According to research on domestic violence, more than 70% of domestic violence victims report that their pets were either threatened, harmed, or killed by an abuser. However, only about 3% of domestic violence shelters currently accommodate pets. This disparity has forced individuals to make the choice between of abandoning their pets to enter a shelter or remaining in an unsafe environment. It is reported that nearly half of domestic violence victims stay in abusive situations rather than leave their pets behind.

“By providing survivors of abuse with co-living options that keep people and pets together, PALS Place marks a significant milestone in URI’s ongoing commitment to addressing service gaps through innovative programming and approaches to ending cycles of abuse,” Fields said.

Survivors and pets residing in PALS Place have access to dedicated programs aimed at fostering the human-animal bond and promoting healing.
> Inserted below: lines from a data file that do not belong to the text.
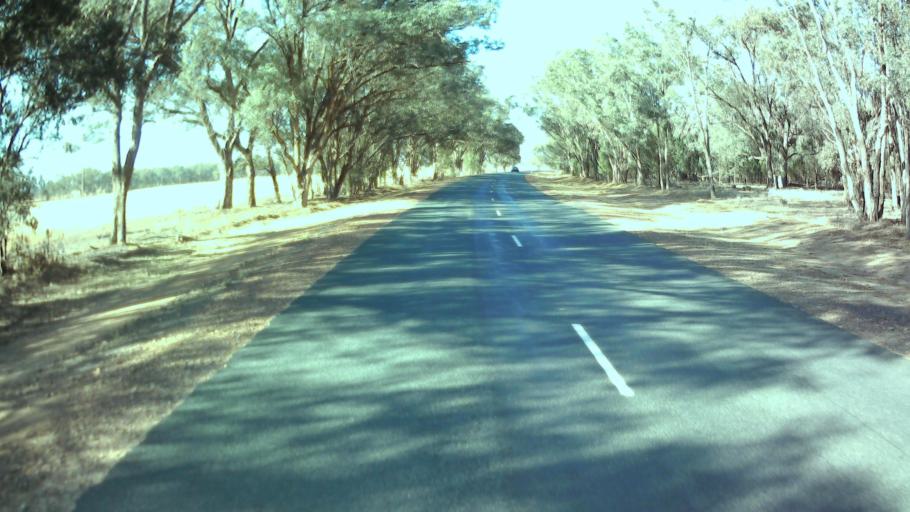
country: AU
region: New South Wales
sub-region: Weddin
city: Grenfell
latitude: -34.0080
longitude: 148.1216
For example, twice per year, residents will have access to a short-term group session about human and animal healing. Residents will also be invited to attend recreational activities, such as a facility-wide barbecue or a trip to a local animal shelter, on a quarterly basis. These events will incorporate tips for animal care, information about resources available for pet families in New York City, and introductions to the animal welfare profession.
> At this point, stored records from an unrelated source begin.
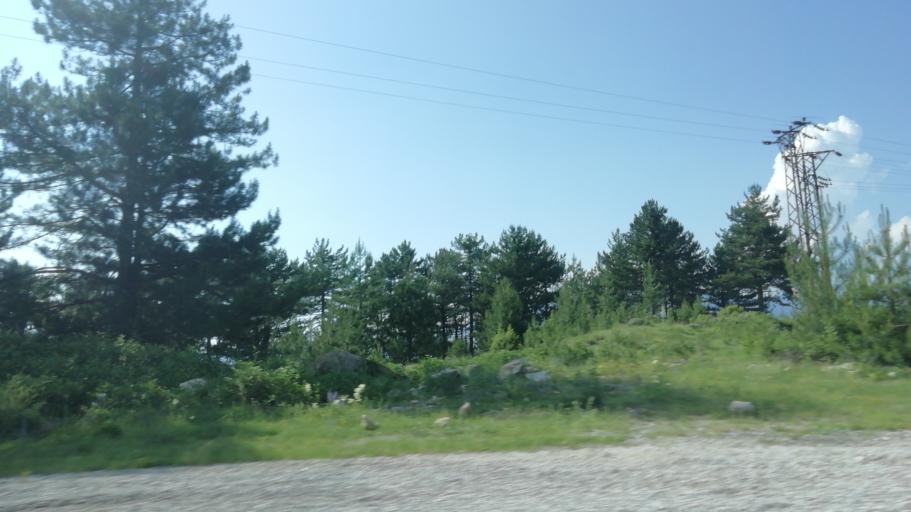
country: TR
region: Karabuk
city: Karabuk
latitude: 41.1204
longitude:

Children living at PALS Place have access to animal-focused programming as part of the provided childcare. Once per month, PALS staff will join childcare staff to provide educational sessions on safe interactions with animals and how to care for pets.

PALS Place also has several communal areas for residents to assemble and engage in recreational and therapeutic activities, including a community room with a kitchen that provides opportunities for residents to socialize and an outdoor “Pet Haven” play area that features a play structure and padded grass. Additionally, periodic visits from groomers and veterinarians will be scheduled to provide care for pets in residence.

Purina has also signed on as a supporter of PALS Place and will provide each resident or family with a welcome kit that contains essentials for pet care, such as food, treats, toys, water bowls, collars, leashes, litter, and litter boxes.

“I can't imagine leaving my dogs in a dangerous or abusive situation, and domestic violence victims shouldn't have to make that decision," Nina Leigh Krueger, president of Purina, said when the launch of PALS Place was announced. "By working with URI on this amazing project, and many others, we hope to set a new standard of care for domestic violence survivors that is centered around keeping pets and people together when they need each other most."